Text passage:
Died in the Wool

Ngaio Marsh is an author I just discovered this year, thanks to Bev’s Vintage Mystery Challenge (which she’s hosting again, by the way. Sign up here.) Died in the Wool is the third I’ve read by her, although the first that takes place in her native New Zealand.

It’s reminiscent of an English country manor mystery, although it takes place on a sheep farm. Florence Rubrick, a member of parliament and the owner of the sheep farm is found murdered after missing for three weeks, encased in a bale of her own wool. Roderick Alleyn, Marsh’s series detective, is called in by a family member to investigate after the local police have gotten nowhere in over a year. Apparently Roderick is a distant relation to the dead woman. Also, he is doing War duty in England and there is some suspicion that the death is connected to a case of espionage.

Died in the Wool was first published in 1945, right at the end of WW 2, and the war was certainly influences the plot. We have espionage, an important invention, and one of the characters is recovering from an injury he received during service, but it’s not a war story, if that makes sense. The war is not immediate, it doesn’t affect daily life, but it does show in individual’s concerns and thoughts

A flock of sheep in New Zealand, with the Tākitimu Mountains in the background.

I mentioned that this is in some ways a country manor mystery. It’s a closed environment and there is a small pool of suspects, those that live on the farm. What stood out for me, though, is that since Alleyn is called in so long after the crime was committed, he can’t rely on the standard search for concrete clues. Instead, he listens. And Alleyn is a charming, sympathetic man, rarely playing the tough cop. Each of the suspects, two nephews, a young woman who was Flossie’s Ward, and the deceased woman’s secretary now gardener, tell their version of the events and their versions of Flossie. Also, a few of the staff have a chance to tell their stories. Listening to all the doings at the household, dragging up all the secrets, Alleyn has to ferret out who the killer, and therefore spy, is.

Prompt 1: Can you retype the Died in the Wool review between "Ngaio Marsh is" and "native New Zealand.", inclusive?
Prompt 2: Which ways does the war show in the plot, according to the Died in the Wool review?
Prompt 3: What comes next in the Died in the Wool review, picking up after its final sentence?

Records:
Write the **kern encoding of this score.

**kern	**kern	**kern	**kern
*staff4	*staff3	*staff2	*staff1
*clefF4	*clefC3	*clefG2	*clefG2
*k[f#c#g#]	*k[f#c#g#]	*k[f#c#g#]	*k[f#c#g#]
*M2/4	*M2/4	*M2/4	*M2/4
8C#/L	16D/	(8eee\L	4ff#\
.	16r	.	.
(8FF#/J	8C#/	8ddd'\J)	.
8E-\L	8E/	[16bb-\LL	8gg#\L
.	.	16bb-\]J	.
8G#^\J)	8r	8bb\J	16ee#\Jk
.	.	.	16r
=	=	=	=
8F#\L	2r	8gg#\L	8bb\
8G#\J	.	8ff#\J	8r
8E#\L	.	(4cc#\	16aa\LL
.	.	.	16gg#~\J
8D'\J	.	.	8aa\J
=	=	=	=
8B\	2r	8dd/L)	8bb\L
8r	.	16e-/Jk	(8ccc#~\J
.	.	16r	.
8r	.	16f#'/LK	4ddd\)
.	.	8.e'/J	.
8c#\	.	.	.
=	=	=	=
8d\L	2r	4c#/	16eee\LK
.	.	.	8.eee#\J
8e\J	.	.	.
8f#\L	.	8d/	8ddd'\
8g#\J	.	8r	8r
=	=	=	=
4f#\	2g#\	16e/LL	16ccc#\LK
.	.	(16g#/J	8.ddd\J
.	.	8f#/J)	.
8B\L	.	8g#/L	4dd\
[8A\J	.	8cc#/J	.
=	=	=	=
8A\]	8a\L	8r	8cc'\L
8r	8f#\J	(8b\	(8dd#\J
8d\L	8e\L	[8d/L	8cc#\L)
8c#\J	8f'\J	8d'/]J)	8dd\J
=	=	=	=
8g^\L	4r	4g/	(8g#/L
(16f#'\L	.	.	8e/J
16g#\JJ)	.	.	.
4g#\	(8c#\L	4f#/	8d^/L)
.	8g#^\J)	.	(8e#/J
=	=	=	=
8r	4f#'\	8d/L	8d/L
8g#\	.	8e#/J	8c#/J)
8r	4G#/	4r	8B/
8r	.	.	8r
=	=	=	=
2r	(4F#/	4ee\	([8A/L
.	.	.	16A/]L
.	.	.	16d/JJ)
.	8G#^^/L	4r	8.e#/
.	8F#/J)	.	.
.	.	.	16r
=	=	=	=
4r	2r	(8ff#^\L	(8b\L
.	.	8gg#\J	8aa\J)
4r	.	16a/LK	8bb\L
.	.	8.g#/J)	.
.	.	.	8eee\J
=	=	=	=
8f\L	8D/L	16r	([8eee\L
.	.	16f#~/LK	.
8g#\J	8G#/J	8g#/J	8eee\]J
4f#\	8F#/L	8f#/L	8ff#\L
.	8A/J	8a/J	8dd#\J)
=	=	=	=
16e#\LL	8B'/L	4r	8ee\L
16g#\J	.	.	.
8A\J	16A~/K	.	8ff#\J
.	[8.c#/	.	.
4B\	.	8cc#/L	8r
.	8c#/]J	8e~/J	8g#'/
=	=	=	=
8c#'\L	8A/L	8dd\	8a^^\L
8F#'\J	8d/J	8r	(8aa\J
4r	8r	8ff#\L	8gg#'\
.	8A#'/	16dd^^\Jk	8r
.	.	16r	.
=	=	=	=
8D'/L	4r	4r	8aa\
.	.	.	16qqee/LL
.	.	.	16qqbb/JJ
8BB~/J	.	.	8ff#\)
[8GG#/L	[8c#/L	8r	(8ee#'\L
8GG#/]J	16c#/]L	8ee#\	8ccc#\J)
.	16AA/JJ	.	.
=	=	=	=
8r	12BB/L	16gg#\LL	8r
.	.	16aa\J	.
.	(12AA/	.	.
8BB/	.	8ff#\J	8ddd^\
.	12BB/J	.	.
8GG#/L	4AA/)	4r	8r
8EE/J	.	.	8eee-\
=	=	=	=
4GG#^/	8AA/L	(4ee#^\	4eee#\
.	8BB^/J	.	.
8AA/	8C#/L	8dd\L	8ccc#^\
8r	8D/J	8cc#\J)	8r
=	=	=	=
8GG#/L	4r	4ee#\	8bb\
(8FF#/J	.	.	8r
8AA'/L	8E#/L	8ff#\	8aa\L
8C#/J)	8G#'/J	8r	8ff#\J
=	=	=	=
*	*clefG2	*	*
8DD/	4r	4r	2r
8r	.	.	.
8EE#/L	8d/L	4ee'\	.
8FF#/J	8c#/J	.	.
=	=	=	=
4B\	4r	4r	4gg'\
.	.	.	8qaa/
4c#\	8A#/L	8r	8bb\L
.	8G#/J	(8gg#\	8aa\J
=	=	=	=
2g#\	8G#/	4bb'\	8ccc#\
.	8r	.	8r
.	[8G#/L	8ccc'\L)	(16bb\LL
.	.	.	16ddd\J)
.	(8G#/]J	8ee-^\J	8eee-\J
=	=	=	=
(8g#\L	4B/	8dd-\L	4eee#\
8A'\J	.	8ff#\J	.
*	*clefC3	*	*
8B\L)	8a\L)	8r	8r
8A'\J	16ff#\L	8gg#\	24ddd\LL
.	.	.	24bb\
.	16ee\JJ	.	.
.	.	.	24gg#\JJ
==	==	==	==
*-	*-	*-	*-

Exercise answer 1:
Ngaio Marsh is an author I just discovered this year, thanks to Bev’s Vintage Mystery Challenge (which she’s hosting again, by the way. Sign up here.) Died in the Wool is the third I’ve read by her, although the first that takes place in her native New Zealand.

Exercise answer 2:
- Espionage
- An important invention
- One of the characters is recovering from an injury he received during service

Exercise answer 3:
It’s a thinking mystery.There is a little action and some danger, but mostly we have all the clues from the players themselves, in that way Marsh plays fair with the reader. We have the same information as Alleyn, but I have to admit that I just didn’t put it together. I guessed at who the bad guy was, but it was more of a feeling than a logical conclusion.

I listened to the audio version, read by Nadia May, as I did with the other Marsh’s. She’s a good narrator, and I really have stopped noticing her, just getting caught up in the story.

Ngaio Marsh is definitely on my list of must-read mystery authors, a long list I’ll grant you. The mystery is solid, the characters are well-drawn and the glimpses into how people felt and thought at the time she was writing are interesting.

Photo: Te Ara

4 out of 5 stars

Category: Mystery & Detective- Police Procedural

Purchase: Amazon or IndieBound.

Roderick Alleyn #13
First published 1945
8 hours 17 minutes

Book source: Library

Roderick Alleyn Series

  1. A Man Lay Dead 
  2. Enter a Murderer
  3. The Nursing-Home Murder 
  4. Death in Ecstasy
  5. Vintage Murder
  6. Artists in Crime
  7. Death in a White Tie
  8. Overture to Death
  9. Death at the Bar
  10. Death of a Peer (APA: Surfeit of Lampreys )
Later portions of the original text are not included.